Using OpenCV GPU HOG with Jetson TK1

Hi everyone,

I´m doing some image processing tasks with my Jetson. For this I use OpenCV GPU HOGDescriptor with the GPU DetectMultiscale function. The Board is runting L4T 21.3 with OpenCV4tegra 2.4.10.1. All 4 Cores are active and running constantly with max. freq as well as the GPU.

Erverything looks fine, the speed-boost against the CPU HOG on the Jetson, as well as the detection results, only the processing time makes some problems.

In detail, for my application the 192 CUDA Cores needs 100ms for the GPU DetectMultiscale function. But this duration is not constant, as we usally can expect from the HOG algorithm. The duration is jumping around from 100ms up to 160ms, so up to 60% more.

If I run my application with an Intel i5 and GTX 960, the GPU processing time is almost constant, max. +5%.

Does this happen on the Jetson because it has only 1 SM Block, and so there might be much more overhead compared to the 8 SM´s of the GTX 960?

I´ve also disabled the L4T GUI and execute the application, there is no change.

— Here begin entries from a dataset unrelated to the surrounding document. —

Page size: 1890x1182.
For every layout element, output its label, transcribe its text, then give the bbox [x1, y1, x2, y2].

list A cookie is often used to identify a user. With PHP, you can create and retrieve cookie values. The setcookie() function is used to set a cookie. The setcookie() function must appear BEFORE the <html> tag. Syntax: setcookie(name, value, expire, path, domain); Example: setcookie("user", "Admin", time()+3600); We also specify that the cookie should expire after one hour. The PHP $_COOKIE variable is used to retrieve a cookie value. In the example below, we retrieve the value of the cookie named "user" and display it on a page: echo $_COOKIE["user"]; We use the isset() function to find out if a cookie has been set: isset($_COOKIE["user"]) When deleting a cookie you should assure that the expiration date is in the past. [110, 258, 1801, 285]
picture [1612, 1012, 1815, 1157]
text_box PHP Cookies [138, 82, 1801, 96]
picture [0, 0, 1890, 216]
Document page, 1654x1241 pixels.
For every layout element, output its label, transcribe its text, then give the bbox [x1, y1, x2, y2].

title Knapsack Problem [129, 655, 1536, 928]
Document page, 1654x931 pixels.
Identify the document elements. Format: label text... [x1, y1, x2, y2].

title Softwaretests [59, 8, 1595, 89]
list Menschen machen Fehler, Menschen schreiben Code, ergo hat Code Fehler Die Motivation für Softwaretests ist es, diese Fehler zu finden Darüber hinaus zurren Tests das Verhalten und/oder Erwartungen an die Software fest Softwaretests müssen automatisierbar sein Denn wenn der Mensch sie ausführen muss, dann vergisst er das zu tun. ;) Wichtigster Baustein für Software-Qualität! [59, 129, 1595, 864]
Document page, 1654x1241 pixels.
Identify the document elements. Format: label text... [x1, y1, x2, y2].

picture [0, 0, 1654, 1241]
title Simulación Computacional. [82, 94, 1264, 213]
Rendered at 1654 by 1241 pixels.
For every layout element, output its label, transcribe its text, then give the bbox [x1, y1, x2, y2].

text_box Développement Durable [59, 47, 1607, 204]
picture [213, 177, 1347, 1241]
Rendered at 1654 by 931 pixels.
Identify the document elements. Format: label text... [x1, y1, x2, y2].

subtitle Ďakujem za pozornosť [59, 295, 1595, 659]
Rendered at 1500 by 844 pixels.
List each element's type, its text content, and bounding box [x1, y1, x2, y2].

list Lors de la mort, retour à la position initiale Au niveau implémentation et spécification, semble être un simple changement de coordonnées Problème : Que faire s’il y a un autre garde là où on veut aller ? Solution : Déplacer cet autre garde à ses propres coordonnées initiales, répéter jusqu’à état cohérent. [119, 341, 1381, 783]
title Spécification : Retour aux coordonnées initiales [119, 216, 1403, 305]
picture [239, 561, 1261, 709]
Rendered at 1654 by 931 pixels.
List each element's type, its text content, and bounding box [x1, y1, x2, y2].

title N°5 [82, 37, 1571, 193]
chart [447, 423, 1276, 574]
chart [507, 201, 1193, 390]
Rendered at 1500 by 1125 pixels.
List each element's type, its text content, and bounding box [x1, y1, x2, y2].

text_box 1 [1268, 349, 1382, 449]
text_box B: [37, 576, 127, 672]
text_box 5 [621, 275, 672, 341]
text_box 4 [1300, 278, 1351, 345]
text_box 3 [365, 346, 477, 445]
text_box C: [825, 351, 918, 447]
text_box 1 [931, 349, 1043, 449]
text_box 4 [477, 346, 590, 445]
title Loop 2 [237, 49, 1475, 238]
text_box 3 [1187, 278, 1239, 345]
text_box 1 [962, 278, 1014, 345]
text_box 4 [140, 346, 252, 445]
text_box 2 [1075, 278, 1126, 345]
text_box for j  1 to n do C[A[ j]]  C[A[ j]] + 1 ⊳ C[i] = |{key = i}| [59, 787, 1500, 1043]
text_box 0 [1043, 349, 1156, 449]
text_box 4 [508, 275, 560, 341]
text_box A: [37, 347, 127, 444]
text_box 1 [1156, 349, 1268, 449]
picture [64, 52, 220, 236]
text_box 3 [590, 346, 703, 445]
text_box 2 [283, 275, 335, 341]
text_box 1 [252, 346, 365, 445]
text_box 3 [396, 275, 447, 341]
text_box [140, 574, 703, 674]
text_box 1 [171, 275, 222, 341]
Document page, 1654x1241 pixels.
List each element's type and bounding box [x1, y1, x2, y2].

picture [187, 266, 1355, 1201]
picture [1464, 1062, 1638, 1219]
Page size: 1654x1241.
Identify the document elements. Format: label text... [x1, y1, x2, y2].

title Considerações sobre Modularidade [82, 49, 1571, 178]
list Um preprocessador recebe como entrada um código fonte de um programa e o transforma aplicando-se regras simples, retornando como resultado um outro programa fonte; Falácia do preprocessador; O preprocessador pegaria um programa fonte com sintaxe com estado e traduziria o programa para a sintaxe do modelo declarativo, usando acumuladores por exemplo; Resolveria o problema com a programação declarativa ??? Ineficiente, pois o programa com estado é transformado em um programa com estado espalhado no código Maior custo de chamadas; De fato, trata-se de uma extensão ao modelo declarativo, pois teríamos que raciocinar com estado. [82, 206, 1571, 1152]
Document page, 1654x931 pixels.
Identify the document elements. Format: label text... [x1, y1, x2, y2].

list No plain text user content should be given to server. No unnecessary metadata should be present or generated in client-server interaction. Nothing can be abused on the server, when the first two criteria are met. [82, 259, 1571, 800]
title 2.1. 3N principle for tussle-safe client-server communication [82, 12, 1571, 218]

Can someone test it with his own Jetson?

Here are the important code snips and facts:

  • For the tests I used always the same picture
  • The source picture is 1024x414
  • I use the build-in getDaimlerPeopleDetector SVN
  • p_HogWinHeight = 96
  • p_HogScaleLevels = 15
  • p_HogThreshold = 1.5
  • p_HogMultiScalefac = 1.10
//** Initialize OpenCV GPU-HOG **
hog = gpu::HOGDescriptor(Size(p_HogWinHeight / 2, p_HogWinHeight), Size(16, 16), Size(8, 8), Size(8, 8), 9, -1.0, 0.2, 1, p_HogScaleLevels);

hog.gpu::HOGDescriptor::setSVMDetector(cv::HOGDescriptor::getDaimlerPeopleDetector());

...

gpuImg.upload(img_crop);

//** OpenCV Time measurement
TickMeter tm; tm.start(); //tic

hog.gpu::HOGDescriptor::detectMultiScale(gpuImgSmall, hogUnfiltered, p_HogThreshold, Size(8, 8), Size(0, 0), p_HogMultiScalefac, 2);

tm.stop(); cout << " Detector(ms): " << tm.getTimeMilli() << endl; //toc

Hi,

The GPU in Tegra K1 is almost identical to a desktop Kepler GPU, but the CPU and memory subsystem is completely different, so it should be expected that you’ll see different performance behavior in desktop vs mobile.

I’m not sure what is effecting your performance issue specifically, but note that Tegra K1 has many levels of speed & voltage & temperature throttling, so it is common that measured speeds on Tegra vary over time, even if you do the exact same operation continuously. There are various ways to make the timing more consistent on Tegra K1 (see [url]http://elinux.org/Jetson/Performance[/url]).

Cheers,
Shervin.

Hi,

thanks for your answer. One of the first things I created was a little script to unleash the full power of K1, with the help of the Wiki in your post. I also have a little GUI monitoring clocks and temperatures. So clocks are always at max.

With the Profiler application I monitored GPU activity and running tasks over time. The used CUDA functions from the hog.cu in OpenCV (for example: void compute_hists_kernel_many_blocks or normalize_hists_kernel_many_blocks …) have always the same calculation time. The thing which is different between the frames is the cudaDeviceSynchronize task. This tasks duration is dramatically fluctuating (from 500us up to over 4 ms). Using 15 Multiscale Stages for the HOG this seems to be the problem.

The OpenCV CUDA HOG is written very general. I think 1 SM with (192 Cores) is not the preffered plattform for it. I´m not sure if its worth the effort to optimize the source code especially for K1. Tegra X1 with its 2SM and (128 Cores per SM) can handle this better. Hope that there will be a Jetson Board with Tegra X1 soon!